**** STUDY MATERIAL
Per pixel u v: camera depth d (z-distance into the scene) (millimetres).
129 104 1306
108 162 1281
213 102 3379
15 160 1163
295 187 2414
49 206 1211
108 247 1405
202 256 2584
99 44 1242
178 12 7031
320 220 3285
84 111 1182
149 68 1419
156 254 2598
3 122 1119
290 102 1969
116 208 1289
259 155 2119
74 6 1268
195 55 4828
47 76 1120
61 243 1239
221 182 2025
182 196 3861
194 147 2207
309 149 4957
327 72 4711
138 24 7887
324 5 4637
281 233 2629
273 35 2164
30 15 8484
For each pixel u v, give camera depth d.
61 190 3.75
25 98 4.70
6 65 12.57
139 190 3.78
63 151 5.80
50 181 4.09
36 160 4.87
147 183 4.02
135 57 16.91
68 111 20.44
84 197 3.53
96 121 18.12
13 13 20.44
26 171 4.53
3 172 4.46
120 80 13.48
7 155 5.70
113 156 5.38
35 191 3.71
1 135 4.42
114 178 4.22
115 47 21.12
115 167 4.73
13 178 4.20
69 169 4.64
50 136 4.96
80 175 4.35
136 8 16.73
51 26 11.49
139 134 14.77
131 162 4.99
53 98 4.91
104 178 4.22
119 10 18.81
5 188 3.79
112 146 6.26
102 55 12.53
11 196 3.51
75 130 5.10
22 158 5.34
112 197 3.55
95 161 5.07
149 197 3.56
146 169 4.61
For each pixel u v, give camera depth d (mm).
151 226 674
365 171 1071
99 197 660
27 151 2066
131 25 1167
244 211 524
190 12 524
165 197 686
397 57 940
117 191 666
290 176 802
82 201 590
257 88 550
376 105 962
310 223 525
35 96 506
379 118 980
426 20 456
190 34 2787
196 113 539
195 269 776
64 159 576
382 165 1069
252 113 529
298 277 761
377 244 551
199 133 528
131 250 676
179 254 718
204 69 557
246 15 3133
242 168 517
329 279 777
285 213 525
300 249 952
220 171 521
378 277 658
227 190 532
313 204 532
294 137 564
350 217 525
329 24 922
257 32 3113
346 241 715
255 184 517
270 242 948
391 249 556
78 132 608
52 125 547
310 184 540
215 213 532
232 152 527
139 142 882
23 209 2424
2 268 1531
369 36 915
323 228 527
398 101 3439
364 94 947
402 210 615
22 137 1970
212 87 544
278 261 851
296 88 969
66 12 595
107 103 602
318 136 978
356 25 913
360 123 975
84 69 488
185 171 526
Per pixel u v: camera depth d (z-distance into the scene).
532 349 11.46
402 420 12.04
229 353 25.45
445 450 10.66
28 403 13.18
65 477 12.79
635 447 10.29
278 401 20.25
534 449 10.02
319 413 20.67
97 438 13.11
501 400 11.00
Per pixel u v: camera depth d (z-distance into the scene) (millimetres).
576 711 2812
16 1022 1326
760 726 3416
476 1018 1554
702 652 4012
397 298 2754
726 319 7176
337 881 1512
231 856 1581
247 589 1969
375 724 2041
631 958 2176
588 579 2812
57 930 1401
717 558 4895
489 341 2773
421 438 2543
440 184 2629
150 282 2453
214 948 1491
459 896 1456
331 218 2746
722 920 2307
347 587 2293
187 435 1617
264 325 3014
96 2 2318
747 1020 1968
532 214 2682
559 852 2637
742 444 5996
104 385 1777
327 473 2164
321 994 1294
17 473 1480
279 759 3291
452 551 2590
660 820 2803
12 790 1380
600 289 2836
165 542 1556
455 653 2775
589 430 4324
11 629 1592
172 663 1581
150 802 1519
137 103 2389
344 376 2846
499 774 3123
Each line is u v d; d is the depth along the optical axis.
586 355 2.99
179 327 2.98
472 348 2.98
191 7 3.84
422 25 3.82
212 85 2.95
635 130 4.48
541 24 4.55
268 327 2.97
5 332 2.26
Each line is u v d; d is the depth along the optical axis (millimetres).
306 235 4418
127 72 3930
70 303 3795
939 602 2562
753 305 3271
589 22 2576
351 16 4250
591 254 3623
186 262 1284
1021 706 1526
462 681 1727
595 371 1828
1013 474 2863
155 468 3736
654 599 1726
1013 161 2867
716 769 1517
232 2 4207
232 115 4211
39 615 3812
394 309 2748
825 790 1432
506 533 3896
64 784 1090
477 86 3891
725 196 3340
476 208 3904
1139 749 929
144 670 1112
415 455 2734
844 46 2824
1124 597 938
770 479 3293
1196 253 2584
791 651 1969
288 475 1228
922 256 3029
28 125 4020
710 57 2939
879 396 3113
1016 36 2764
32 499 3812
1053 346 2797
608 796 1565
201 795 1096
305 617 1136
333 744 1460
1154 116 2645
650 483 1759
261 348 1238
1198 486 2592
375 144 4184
********
* [EXERCISE DIRECTIONS]:
Wherever a line in the entries holds "optical", copy that line.

* [WRITTEN SOLUTION]:
Each line is u v d; d is the depth along the optical axis.
Each line is u v d; d is the depth along the optical axis (millimetres).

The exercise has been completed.